Donetta and friends, our work here is truly a partnership. Sometimes one of us may do hard work while the other doesn't, but overall, it evens out. We have tended to divide our work according to what we like doing and what we're good at. We both work in our community, me as the manager of our local Neighbourhood Centre, which I do twice a week + extra bits and pieces at home, Hanno drives the bus from the Centre to take elders on shopping trips and to pick up food from the Foodbank. He does that about once a month. We consider that work is part of our normal weekly work.
But on a daily basis, Hanno likes working outside and does most of the gardening. However, I set up the gardens with one of our sons when we first came to live here 12 years ago, and carried on gardening over the years until Hanno took over when he retired about three years ago. Now, he does the day to day tending of the gardens, while I sow seeds, tend seedlings and look after the worm farm. I harvest and still plant a few things, but Hanno likes everything tidy and in straight lines and I'm not a straight line gardener, so I usually leave it to him.
These are the seedlings Hanno planted before the wedding earlier in the year. Shane and Sarndra married in our garden in June 2009. It was a beautiful family garden wedding, made better by the gardening Hanno did beforehand.
I do most of the inside work - the baking, cooking, cleaning etc but now that I'm writing my book and a monthly column for a magazine, writing is a large part of my daily work now, so Hanno helps with the laundry and some cleaning. Now that we're here by ourselves now, that is minimal. When we clean something it tends to stay clean - unlike when our boys lived at home; we do laundry about once a week.

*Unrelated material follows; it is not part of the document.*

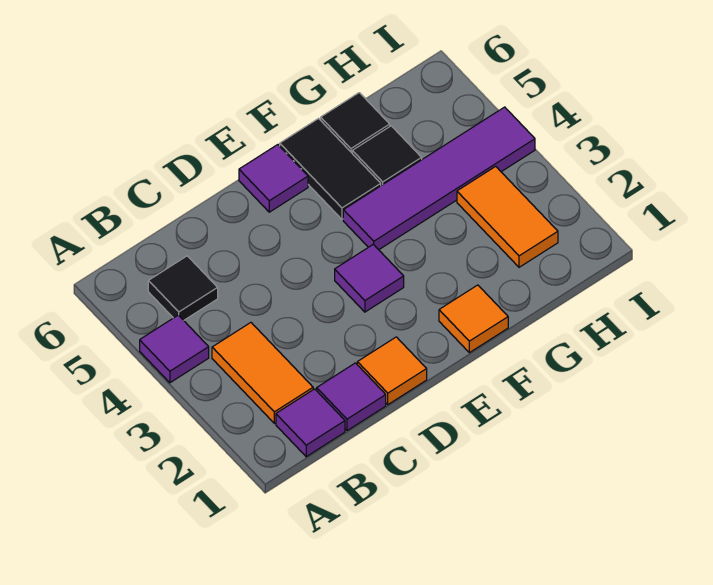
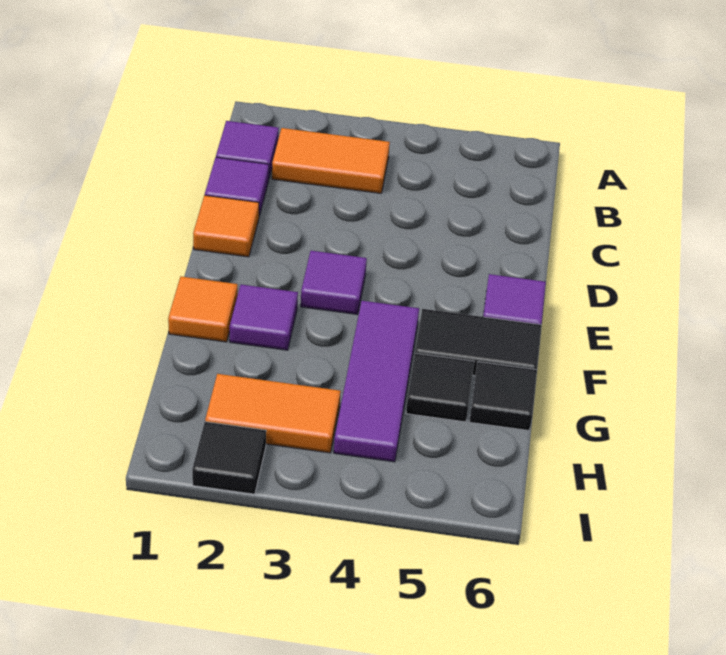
purple tile A4 level 1 -> purple tile F2 level 1
black tile B5 level 1 -> black tile I2 level 1
purple tile F4:I4 level 1 -> purple tile F4:H4 level 1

We each work on our little projects - Hanno's are usually outside and mine inside. Hanno worked on making a new lid for the worm farm today while I recovered from a bout of the flu, the first I've had in years. When I work inside I'll do a project like the oil lamps, make soap, sew, knit or mend; at the moment I'm knitting a jumper for Hanno. When Hanno is outside his projects are things like mowing the lawn, making compost, tending the chooks, house and car maintenance.
I have to tell you, none of it seems like hard labour, although in the past I would have seen it as such. Now there is a gentle flow to most days. We rise when we feel like it, we work at whatever task or project we choose for that day along with the normal daily chores. At 10 am each day, tea is taken on the front veranda and we take the time to relax and talk about what we're doing and what we have planned. If we don't want to work, we don't. But we both know that if we want to live this way for a long time, there is work to be done, so we get to and do it. Not every day is a diamond but generally the work we do is enjoyable, gratifying and enriching - not only in what it gives our home but also in what it gives us.
How do you divide up the work to be done at your home?